Q#1: Or, to be more general, what pieces of software are common amongst all Linux distributions, i.e. define a Linux distribution?
If we are talking about a GNU/Linux distribution, I can surely guess that the userland is pretty much the same among distributions.
I can't think of one that get's away without using GNU Coreutils, GNU Binutils, GNU Bash, GNU Compiler Collection, etc.
Now if all you want is a definition of what a Linux distribution is made of, then in one sentence, that's the Linux kernel, and a userland, that is a set of software you run on top of that kernel to make it useful to you.
Most Linux distributions also use some kind of software management system, to ease software installation and configuration for example, (be it by binary package management like Debian, or source package management like Gentoo), and occasionaly, some distro specific software, like for instance administration tools (I can think of
debconf for Debian, or
yast for OpenSuse for instance).
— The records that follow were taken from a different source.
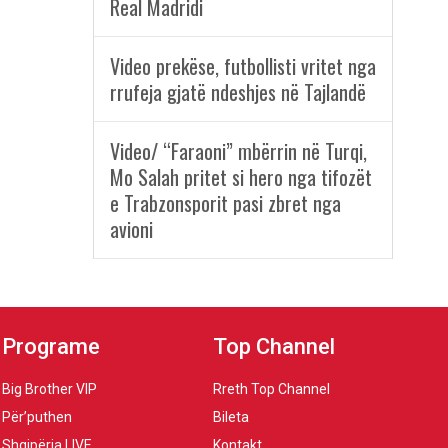
Real Madridi
Video prekëse, futbollisti vritet nga
rrufeja gjatë ndeshjes në Tajlandë
Video/ “Faraoni” mbërrin në Turqi,
Mo Salah pritet si hero nga tifozët
e Trabzonsporit pasi zbret nga
avioni
Programe
Top Channel
Big Brother VIP
Rreth Top Channel
Për’puthen
Bileta
Shqipëria LIVE
Kontakt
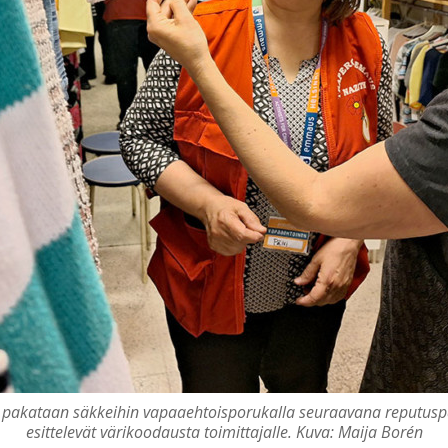
et pakataan säkkeihin vapaaehtoisporukalla seuraavana reputusp
esittelevät värikoodausta toimittajalle. Kuva: Maija Borén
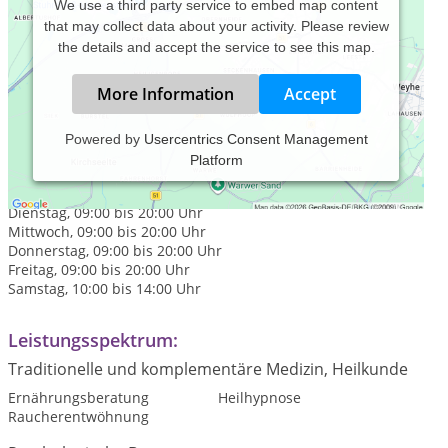
We use a third party service to embed map content
that may collect data about your activity. Please review
the details and accept the service to see this map.
More Information
Accept
Powered by
Usercentrics Consent Management
Platform
Praxiszeiten:
Montag, 09:00 bis 20:00 Uhr
Dienstag, 09:00 bis 20:00 Uhr
Mittwoch, 09:00 bis 20:00 Uhr
Donnerstag, 09:00 bis 20:00 Uhr
Freitag, 09:00 bis 20:00 Uhr
Samstag, 10:00 bis 14:00 Uhr
Leistungsspektrum:
Traditionelle und komplementäre Medizin, Heilkunde
Ernährungsberatung
Heilhypnose
Raucherentwöhnung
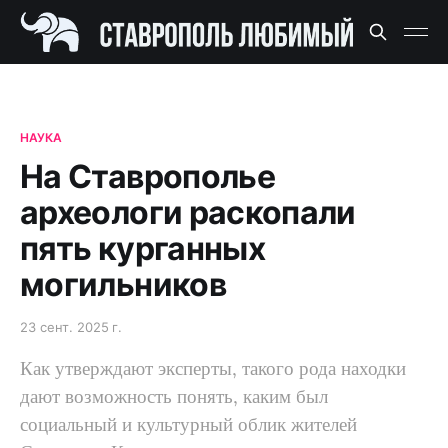
НАУКА
На Ставрополье
археологи раскопали
пять курганных
могильников
23 сент. 2025 г.
Как утверждают эксперты, такого рода находки
дают возможность понять, каким был
социальный и культурный облик жителей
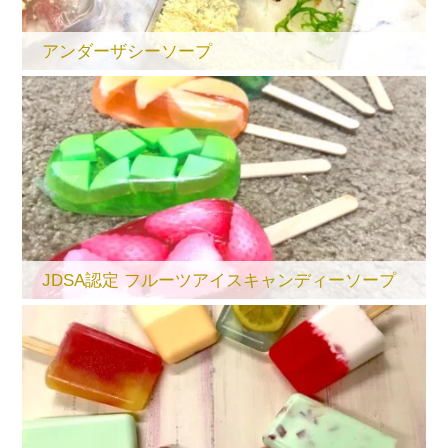
アンダーザシーソープ
JDSA認定 フルーツアイスキャンディーソープ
If you would like a more definitive answer, you should definitely take a look at Linux From Scratch
Q#2: Is the part of Linux that runs before chrooting into rootfs common to
all Linux distros (and that's why the initial boot worked for both
Arch and Ubuntu)?
Yes and no. Most distros use a slightly modified version of the steps below, but the choices of the technology for the different pieces can be different. Different boot loaders (GRUB, Lilo, etc.) for example.
excerpt from Wikipedia article titled: Linux Startup Process
- The BIOS performs hardware-platform specific startup tasks
- Once the hardware is recognized and started correctly, the BIOS loads and executes the partition boot code from the designated boot
device, which contains phase 1 of a Linux boot loader. Phase 1 loads
phase 2 (the bulk of the boot loader code). Some loaders may use an
intermediate phase (known as phase 1.5) to achieve this since modern
large disks may not be fully readable without further code.
- The boot loader often presents the user with a menu of possible boot options. It then loads the operating system, which decompresses
into memory, and sets up system functions such as essential hardware
and memory paging, before calling start_kernel().
- start_kernel() then performs the majority of system setup (interrupts, the rest of memory management, device initialization,
drivers, etc.) before spawning separately, the idle process and
scheduler, and the Init process (which is executed in user space).
- The Init process executes scripts as needed that set up all non-operating system services and structures in order to allow a user
environment to be created, and then presents the user with a login
Much of the seeming complexity (phase 1 boot loader calling phase 2) has to do with the history in which the PC grew up, where things were bolted on as IBM and others standardizes the design of various sub-systems and how they worked together.
The other complexity comes from the nature of Linux, where various components are modular and interchangeable. This modular design comes with a price, that you're seeing here with the over designing of the architecture. Remember that Linux can boot on a multitude of hardware platforms and supports a variety of filesystems, and so this partly a consequence of all these choices.